问题:如前所述,对于某些文件,某些步骤会占用大量 RAM,并且无法提前知道这些可能是什么。因此,我可能会遇到这样一种情况,对于某些文件,每个进程在 16GB RAM 的 8 核机器上使用 200 MB 和 运行s 很好,但随后它可能会开始处理其他文件,我得到 RAM creep ,使用几 GB,在 16GB RAM 机器上有 8 个处理器意味着 RAM 被压缩,使用交换 space ... 如果我很幸运并且机器不只是锁定的话。
解决方案?我正在寻找的是一种通过进程名称监控 RAM 使用情况的方法,比如每分钟一次,如果我开始看到 RAM 蠕变(例如,一个进程的 8 个实例,每个实例使用超过 2GB 的 RAM),我可以暂停其中一个,让那个完成,取消暂停另一个,让那个完成,等等,直到这 8 个完成,然后继续执行该步骤可能需要 运行 的其余部分。希望显然,所有这些都将在 Python 中完成,而不是手动完成。
可以吗?如果可以,怎么做?
您可以使用 psutil.Process.suspend()
暂停执行超过给定内存阈值的 运行 进程。监控部分只是反复比较 运行 个进程的 psutil.Process().memory_info().rss
("Resident Set Size") 与您给定的阈值。然后如何安排进一步的处理取决于您。
在下面的示例中,我暂停了罪魁祸首进程,直到其余进程完成,然后一个接一个地恢复曾经暂停的进程。这是一种显示一般机制的简单方法。
import time
import random
from threading import Thread
from multiprocessing import Process, active_children
import psutil
def format_mib(mem_bytes):
"""Format bytes into mebibyte-string."""
return f'{mem_bytes / 2 ** 20:.2f} MiB'
def f(append_length):
"""Main function in child-process. Appends random floats to list."""
p = psutil.Process()
li = []
for i in range(10):
li.extend([random.random() for _ in range(append_length)])

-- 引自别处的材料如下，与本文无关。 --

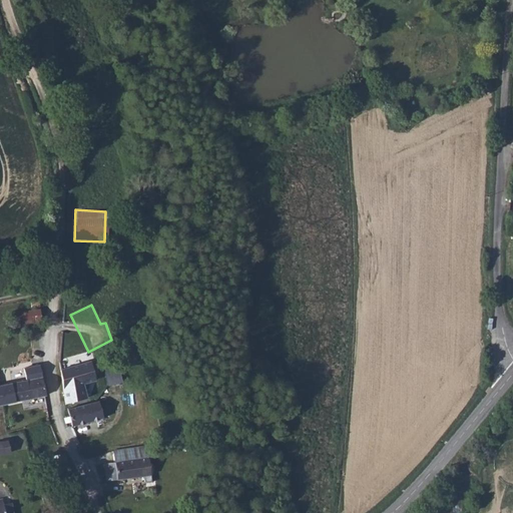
[(15,311),(15,324),(32,325),(32,311),(15,311)]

print(f'i: {i} | pid: {p.pid} | '
f'{format_mib(p.memory_full_info().rss)}')
time.sleep(2)
def monitored(running_processes, max_mib):
"""Monitor memory usage for running processes.
Suspend execution for processes surpassing `max_mib` and complete
one by one after behaving processes have finished.
"""
running_processes = [psutil.Process(pid=p.pid) for p in running_processes]
suspended_processes = []
while running_processes:
active_children() # Joins all finished processes.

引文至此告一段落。